The chipmunk screamed silently again, glancing around itself
anxiously, as if it were pursued. Then the chipmunk spied
Mark, its pupils dilated in alarm, its mouth forming a comical O,
before recognition dawned. Mark struggled to take in the
sight before him, the animated mouth appeared to be forming his
name, over and over again. It hammered at the screen and
under its small fists the membrane of the canvas rattled and
shimmered. Then the chipmunk bit its lip in anxiety as it
recognised that it could not break through and a tear of
frustration rolled down one fat cheek. And Mark could
clearly see Charlie beneath the anthropomorphised features.
Mark ran to the screen and placed his hands against the
rectangle of light. He could feel the vibrations of the
canvas and as his fingertips met those of Charlie’s through the
thin membrane he jerked back in shock. He searched around
him for something to cut the screen, but he could see nothing save
the projector, he turned back to Charlie helplessly just in time
to see him rapidly diminish as if jerked backwards suddenly.
Desperately Mark searched his pockets, coming up with only the
set of keys he carried. A small security box Yale looked
like it might be sharp enough; he slipped it between his knuckles,
with the point forward and punched the screen as hard as he could.
A breath of stale air, fetid with the smell of blood and
Charlie’s scream carried to him simultaneously.
Mark tore at the hole making it larger.
The heat and odours of the jungle embraced him, he could see
Charlie lying prone in the near distance but something stood over
him. It was covered in coarse matted black hair. Its
body was skeletal, its ribs and carcass cadaverously exposed.

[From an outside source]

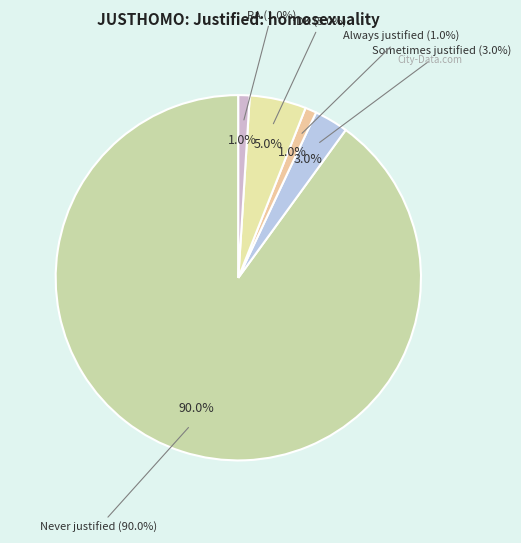

What is the ratio of the value at RA to the value at DK?

0.2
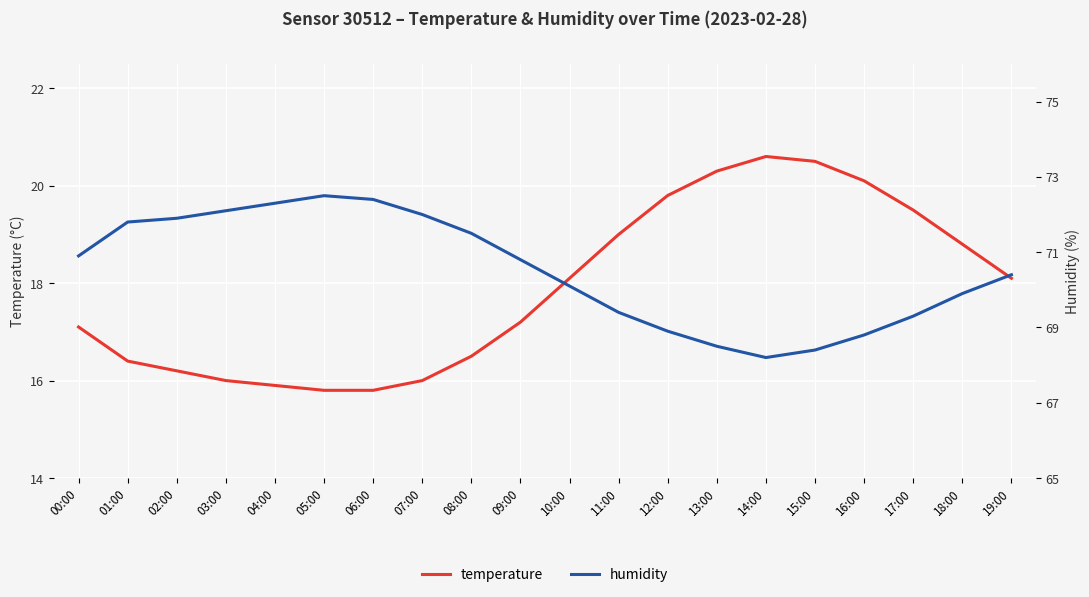

Where does the temperature series first go above 18?

10:00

It struck at Charlie the tips of its claws rending thick white
lines in Charlie’s flesh that then ran black. Then the claws
slashed harder, rising and falling, filling the scene with a fine
miasma of blood which drifted through the tear in the screen.
Mark fell back from the opening and stared in astonishment at
the bleak rent in the screen. From the darkness a sinuous
black paw emerged. It snaked through the opening, then
yellow claws gripped and peeled back the skein of canvas and a
deathly black eye peered out into the world. Blood dripped
from one talon, dropping onto the projection room floor.
Zodo regarded this new Technicolor marvel with curiosity letting
the bright blood roll and flow in the swirling light of the
projector. It grinned and forced a long nose, scarred and
crusted with blood, into the room. Then it became caught, it
grimaced, the gap was tight and its teeth shone cruelly yellow as
it hitched its muscular shoulders through the opening, before
slithering through into this new, more colourful world.